Let’s Chat in the comments:
What do you think when you hear the phrase Allahu Akbar? Be honest, I won’t bite.
Do you have a misunderstood phrase in your life that you feel people react badly to?
I’m glad I read this. It revealed the pervasiveness of the false definition promoted by popular culture. Although I always thought there must be more to the expression, I couldn’t get the terrorists’ battle cry out of my head. And of course I had never heard it used with quiet reverence, for the reason you explain here. What’s not part of public speech can be easily demonized.

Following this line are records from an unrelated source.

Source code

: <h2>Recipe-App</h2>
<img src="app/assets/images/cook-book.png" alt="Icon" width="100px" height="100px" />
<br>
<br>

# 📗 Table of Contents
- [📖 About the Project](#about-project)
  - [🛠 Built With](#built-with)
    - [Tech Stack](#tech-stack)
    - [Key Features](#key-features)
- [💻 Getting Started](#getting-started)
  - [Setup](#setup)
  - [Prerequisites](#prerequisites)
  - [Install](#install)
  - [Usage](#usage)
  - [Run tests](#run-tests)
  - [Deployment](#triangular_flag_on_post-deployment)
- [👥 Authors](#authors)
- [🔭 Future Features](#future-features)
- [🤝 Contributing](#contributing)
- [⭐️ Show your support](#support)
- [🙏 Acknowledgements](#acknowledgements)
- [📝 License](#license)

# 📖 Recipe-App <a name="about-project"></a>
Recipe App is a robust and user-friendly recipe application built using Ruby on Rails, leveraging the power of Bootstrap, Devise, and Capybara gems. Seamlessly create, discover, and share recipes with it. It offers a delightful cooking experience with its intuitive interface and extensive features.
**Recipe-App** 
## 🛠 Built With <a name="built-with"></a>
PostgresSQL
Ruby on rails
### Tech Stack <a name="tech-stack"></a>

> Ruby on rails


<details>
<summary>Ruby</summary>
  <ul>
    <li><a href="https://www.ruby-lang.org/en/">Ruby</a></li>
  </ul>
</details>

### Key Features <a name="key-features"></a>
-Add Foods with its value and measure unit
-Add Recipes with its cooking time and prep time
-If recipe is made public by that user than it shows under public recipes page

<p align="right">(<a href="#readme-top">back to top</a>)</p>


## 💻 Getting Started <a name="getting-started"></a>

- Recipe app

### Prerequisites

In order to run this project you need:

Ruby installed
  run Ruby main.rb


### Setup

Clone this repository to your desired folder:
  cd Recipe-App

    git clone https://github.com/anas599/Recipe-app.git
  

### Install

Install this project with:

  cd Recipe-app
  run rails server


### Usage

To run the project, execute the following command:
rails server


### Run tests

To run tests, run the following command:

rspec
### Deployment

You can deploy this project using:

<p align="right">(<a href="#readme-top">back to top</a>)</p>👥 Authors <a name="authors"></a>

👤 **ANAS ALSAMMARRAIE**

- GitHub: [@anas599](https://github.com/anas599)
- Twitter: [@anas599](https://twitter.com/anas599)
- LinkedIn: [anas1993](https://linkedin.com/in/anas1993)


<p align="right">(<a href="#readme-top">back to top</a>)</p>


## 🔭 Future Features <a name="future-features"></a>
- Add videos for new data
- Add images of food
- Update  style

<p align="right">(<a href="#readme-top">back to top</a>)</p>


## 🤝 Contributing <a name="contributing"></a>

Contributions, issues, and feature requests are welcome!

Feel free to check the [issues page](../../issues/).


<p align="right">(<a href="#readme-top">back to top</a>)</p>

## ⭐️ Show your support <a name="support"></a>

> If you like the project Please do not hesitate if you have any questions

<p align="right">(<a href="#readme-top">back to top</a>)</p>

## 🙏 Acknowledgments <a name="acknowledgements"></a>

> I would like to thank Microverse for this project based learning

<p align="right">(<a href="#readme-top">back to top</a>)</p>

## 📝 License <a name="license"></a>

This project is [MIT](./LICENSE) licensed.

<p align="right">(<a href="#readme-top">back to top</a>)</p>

A Muslim man of strong faith used to work as a concierge at my condo. Sometimes I would see him praying. I never heard him say “allahu akbar.” He was unfailingly kind and I thought everyone liked him—until he was blamed for something and fired. I have always thought racism and suspicion contributed to his dismissal.
I feel happy nostalgia when I hear Allahu Akbar - I lived in Turkey teaching English for a number of years when I was younger, and I grew to love the call to prayer sounding out from the mosques at regular times. Interestingly enough the ezan was one of the things I missed most when I returned to England! I’m not Muslim but I just loved the sound, and the feeling of community it evoked.